EXCERPT PROVIDED:
--- BEGIN ---
- security
- l1
- topic-pack
- backup-restore --- Portal | Level: L1: Foundations | Topics: Backup & Restore | Domain: Security
Backup & Restore Primer¶
Why This Matters¶
Backups are your last line of defense against data loss — ransomware, human error, hardware failure, or bad deployments. But a backup you have never restored is just a hope. The discipline is not in taking backups; it is in testing restores, meeting recovery targets, and knowing exactly what is and is not protected.
Core Concepts¶
The 3-2-1 Rule¶
The foundational backup strategy:
- 3 copies of your data (1 primary + 2 backups)
- 2 different storage media/types (e.g., disk + object storage)
- 1 offsite copy (different region, different provider, or physical location)
Modern variant (3-2-1-1-0): add 1 air-gapped/immutable copy and 0 errors in restore testing.
RPO and RTO¶
| Metric | Definition | Example |
|---|---|---|
| RPO (Recovery Point Objective) | Maximum acceptable data loss | RPO = 1 hour means you can lose at most 1 hour of data |
| RTO (Recovery Time Objective) | Maximum acceptable downtime | RTO = 4 hours means service must be back within 4 hours |
RPO determines backup frequency. RTO determines restore speed and automation level. Both are business decisions, not technical ones.
Remember: "RPO = how much data you can lose. RTO = how long you can be down." Mnemonic: RPO has a P for Point (point in time you recover to). RTO has a T for Time (time to recover). An RPO of 0 requires synchronous replication. An RTO of 0 requires active-active architecture. Both are expensive — define what the business actually needs.
Gotcha: The most dangerous backup assumption: "we have backups" without ever testing a restore. At least 30% of backup restores fail due to corruption, missing dependencies, or changed schemas. Test restores quarterly at minimum. For databases, test that the restored data is actually queryable, not just that the file was copied.
Backup Types¶
| Type | What It Captures | Speed | Storage |
|---|---|---|---|
| Full | Everything | Slow | Large |
| Incremental | Changes since last backup (any type) | Fast | Small |
| Differential | Changes since last full backup | Medium | Medium |
| Snapshot | Point-in-time filesystem/volume state | Very fast | Varies |
Backup Tools¶
Borg Backup¶
Name origin: BorgBackup is named after the Borg from Star Trek — the cybernetic collective that assimilates everything. Fitting for a deduplicating backup tool that absorbs data efficiently. It was forked from Attic in 2015. The key innovation is content-defined chunking with a rolling hash (Buzhash), which means small changes to a large file only result in a few new chunks being stored, not a full copy.
--- END ---
(Some lines)
--- BEGIN ---
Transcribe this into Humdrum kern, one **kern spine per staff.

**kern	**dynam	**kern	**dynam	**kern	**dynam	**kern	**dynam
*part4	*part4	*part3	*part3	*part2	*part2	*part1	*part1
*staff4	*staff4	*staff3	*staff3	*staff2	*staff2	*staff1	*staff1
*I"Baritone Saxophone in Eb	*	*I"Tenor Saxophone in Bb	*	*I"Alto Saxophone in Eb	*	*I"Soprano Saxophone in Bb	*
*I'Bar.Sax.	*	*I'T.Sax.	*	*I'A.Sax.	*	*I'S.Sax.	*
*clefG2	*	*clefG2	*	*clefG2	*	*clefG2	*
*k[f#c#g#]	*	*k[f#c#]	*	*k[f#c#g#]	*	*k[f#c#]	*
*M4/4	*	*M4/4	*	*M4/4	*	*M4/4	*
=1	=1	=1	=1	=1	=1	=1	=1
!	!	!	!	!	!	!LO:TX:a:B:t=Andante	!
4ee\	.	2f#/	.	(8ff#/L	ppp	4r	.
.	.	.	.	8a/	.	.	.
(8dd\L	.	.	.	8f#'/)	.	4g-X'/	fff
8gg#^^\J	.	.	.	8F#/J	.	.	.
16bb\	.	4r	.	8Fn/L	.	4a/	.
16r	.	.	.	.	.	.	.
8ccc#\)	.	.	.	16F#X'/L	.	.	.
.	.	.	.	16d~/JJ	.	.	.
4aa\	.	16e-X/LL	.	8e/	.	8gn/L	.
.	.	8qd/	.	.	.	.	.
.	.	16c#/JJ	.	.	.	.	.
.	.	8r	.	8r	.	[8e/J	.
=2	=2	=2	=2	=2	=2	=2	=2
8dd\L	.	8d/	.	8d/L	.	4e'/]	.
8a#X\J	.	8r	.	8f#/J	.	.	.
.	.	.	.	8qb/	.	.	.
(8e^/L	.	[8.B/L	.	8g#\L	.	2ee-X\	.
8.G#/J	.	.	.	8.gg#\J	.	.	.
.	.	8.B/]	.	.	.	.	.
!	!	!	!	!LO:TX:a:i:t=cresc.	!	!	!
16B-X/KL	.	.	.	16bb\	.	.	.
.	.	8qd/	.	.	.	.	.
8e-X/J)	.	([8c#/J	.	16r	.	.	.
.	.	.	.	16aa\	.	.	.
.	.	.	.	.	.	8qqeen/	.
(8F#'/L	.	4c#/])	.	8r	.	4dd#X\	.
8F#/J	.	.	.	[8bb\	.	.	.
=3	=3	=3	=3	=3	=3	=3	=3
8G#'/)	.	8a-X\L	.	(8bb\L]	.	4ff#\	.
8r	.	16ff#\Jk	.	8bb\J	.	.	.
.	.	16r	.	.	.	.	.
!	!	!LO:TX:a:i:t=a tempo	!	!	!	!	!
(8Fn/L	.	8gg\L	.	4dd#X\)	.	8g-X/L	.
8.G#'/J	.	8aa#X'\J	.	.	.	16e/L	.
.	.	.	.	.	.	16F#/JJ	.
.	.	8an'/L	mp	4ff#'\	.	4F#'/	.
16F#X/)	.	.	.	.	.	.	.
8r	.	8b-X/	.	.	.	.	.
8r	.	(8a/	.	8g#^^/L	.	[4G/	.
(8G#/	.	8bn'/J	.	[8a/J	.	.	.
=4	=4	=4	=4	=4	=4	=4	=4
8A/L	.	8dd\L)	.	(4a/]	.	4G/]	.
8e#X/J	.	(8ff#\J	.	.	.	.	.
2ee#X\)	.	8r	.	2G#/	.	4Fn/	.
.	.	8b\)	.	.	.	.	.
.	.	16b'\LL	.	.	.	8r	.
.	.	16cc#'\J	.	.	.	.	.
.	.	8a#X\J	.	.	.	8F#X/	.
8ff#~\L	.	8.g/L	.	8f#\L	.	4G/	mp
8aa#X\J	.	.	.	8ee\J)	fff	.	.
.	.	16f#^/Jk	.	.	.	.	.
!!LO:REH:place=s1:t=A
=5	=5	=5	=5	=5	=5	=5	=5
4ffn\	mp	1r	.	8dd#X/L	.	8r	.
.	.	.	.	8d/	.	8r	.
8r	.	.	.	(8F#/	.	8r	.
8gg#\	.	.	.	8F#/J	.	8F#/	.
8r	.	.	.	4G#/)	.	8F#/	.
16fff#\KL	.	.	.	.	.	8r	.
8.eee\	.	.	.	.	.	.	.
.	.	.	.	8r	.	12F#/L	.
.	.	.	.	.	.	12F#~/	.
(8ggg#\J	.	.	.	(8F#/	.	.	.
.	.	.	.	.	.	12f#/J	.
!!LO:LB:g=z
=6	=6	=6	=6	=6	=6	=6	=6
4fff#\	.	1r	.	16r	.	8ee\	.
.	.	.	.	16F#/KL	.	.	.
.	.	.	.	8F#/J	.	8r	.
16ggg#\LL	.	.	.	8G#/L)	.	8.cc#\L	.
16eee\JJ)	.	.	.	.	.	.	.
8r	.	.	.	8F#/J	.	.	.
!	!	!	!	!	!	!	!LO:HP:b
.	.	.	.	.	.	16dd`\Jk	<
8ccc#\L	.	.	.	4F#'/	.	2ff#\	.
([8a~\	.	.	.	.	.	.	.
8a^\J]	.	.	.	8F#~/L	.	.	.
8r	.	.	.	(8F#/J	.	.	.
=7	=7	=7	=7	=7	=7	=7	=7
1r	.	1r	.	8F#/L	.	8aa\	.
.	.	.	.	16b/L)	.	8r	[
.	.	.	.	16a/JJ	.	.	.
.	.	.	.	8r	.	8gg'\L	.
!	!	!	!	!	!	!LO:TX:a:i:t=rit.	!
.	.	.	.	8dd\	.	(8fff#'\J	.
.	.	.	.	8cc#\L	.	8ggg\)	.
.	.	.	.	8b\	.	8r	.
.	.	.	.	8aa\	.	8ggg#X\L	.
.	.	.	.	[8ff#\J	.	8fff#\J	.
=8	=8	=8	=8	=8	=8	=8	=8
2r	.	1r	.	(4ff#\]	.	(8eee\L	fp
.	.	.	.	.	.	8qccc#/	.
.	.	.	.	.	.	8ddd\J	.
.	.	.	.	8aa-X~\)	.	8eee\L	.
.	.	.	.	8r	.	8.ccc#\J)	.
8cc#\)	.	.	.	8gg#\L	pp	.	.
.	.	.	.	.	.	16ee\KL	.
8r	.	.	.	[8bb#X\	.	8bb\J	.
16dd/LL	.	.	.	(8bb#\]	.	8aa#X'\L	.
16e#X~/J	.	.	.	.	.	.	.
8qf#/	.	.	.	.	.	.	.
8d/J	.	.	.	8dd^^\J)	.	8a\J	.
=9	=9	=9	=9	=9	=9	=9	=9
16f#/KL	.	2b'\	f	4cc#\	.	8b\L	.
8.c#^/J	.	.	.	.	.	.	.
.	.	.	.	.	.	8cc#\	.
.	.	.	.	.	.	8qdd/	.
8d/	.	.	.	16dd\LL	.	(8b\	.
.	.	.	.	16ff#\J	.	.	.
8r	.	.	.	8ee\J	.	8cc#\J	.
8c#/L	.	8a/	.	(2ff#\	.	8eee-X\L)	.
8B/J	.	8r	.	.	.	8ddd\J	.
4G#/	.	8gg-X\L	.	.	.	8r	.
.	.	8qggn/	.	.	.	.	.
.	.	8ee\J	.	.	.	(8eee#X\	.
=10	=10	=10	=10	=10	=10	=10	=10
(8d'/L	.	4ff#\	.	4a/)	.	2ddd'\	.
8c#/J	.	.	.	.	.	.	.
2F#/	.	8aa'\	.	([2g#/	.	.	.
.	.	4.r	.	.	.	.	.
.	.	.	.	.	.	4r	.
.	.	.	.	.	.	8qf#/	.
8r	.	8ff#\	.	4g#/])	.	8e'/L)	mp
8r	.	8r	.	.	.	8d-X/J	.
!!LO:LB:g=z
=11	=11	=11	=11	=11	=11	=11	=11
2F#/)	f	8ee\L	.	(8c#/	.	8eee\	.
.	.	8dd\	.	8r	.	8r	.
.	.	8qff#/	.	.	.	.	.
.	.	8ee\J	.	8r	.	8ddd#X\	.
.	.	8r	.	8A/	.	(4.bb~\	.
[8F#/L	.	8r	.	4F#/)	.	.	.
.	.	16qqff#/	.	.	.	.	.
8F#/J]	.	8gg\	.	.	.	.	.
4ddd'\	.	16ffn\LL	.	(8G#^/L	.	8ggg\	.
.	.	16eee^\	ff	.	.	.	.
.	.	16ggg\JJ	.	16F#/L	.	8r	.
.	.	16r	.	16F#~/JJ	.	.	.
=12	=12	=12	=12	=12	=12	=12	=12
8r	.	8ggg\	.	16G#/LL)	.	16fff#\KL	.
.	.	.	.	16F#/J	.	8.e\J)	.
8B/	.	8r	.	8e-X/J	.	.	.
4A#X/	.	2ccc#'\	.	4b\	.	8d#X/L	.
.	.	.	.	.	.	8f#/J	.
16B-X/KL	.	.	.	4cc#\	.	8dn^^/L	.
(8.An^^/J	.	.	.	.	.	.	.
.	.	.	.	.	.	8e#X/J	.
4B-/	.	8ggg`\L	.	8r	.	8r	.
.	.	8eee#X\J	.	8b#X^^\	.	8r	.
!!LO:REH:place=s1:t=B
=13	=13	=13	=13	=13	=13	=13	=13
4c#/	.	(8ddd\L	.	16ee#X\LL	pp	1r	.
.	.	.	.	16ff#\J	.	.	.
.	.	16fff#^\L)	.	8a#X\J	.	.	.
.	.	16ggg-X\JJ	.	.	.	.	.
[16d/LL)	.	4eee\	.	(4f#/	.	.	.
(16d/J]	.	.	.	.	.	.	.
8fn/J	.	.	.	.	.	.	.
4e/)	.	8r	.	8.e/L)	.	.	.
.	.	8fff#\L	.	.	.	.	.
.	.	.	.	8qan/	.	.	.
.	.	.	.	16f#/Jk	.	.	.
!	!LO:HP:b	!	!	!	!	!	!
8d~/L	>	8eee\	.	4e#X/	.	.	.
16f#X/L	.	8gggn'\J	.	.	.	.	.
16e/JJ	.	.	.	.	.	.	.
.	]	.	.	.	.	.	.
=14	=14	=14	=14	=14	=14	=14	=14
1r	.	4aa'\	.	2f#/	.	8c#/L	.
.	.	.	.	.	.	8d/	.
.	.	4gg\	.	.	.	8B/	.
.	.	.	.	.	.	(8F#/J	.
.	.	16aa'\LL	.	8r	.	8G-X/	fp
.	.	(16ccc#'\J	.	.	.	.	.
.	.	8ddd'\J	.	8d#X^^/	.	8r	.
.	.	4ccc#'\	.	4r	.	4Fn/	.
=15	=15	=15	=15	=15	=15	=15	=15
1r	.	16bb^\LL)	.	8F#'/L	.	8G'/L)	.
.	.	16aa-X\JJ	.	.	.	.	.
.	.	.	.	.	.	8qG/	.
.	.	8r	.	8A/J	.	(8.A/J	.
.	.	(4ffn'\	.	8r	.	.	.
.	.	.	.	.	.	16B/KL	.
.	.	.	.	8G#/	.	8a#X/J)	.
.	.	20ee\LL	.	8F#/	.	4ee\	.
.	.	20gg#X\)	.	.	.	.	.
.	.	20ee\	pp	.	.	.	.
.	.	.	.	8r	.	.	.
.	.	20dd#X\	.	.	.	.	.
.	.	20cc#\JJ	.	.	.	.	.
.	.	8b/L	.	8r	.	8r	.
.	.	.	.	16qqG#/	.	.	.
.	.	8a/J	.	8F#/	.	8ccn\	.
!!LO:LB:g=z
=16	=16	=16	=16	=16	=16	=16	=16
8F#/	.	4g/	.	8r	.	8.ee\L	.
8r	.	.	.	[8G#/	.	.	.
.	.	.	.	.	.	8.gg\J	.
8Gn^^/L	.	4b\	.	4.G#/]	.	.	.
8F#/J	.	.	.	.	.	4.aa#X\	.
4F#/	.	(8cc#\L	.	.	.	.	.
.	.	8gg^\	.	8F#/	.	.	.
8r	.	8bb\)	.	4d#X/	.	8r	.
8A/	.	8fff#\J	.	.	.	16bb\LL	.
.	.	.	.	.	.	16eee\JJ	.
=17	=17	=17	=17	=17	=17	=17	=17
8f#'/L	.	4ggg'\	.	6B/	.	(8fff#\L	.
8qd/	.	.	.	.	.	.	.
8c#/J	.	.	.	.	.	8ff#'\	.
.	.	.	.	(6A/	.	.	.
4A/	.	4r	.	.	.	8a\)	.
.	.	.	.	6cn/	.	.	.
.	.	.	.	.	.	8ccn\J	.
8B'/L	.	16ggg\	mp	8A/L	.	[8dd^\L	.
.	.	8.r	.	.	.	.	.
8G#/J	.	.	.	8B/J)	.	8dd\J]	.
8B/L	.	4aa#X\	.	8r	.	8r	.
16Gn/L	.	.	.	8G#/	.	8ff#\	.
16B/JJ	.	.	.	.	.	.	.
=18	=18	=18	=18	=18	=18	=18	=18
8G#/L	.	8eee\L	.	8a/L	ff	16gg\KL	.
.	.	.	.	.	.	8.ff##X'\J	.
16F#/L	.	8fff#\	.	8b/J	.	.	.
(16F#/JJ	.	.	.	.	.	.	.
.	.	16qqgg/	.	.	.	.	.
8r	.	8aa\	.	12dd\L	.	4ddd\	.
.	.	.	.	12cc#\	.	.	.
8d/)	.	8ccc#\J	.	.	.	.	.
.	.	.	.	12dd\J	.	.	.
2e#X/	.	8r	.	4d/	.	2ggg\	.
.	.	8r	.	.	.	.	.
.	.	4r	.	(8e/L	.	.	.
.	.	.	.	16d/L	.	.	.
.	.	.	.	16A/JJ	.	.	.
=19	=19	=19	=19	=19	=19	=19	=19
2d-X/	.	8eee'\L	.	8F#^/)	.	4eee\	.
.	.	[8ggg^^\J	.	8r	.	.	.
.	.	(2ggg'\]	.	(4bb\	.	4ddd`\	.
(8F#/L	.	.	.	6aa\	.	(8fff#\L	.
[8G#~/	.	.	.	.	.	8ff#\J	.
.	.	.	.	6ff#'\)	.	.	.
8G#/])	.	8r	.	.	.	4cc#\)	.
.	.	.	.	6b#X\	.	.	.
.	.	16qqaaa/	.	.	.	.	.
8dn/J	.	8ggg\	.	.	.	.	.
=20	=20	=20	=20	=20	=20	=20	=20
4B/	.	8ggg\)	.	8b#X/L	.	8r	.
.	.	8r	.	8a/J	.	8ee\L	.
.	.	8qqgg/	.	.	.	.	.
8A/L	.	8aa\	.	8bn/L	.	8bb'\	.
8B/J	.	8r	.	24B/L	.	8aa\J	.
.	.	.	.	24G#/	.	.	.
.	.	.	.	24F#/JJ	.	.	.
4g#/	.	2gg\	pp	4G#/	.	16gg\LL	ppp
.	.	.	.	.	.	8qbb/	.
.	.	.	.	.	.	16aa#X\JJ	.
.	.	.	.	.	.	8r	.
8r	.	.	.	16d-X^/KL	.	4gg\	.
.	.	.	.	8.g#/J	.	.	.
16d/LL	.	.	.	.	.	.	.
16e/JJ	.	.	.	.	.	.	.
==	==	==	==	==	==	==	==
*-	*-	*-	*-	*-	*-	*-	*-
--- END ---
According to the backup and restore primer, which tool was BorgBackup forked from, and in what year?

BorgBackup was forked from Attic in 2015.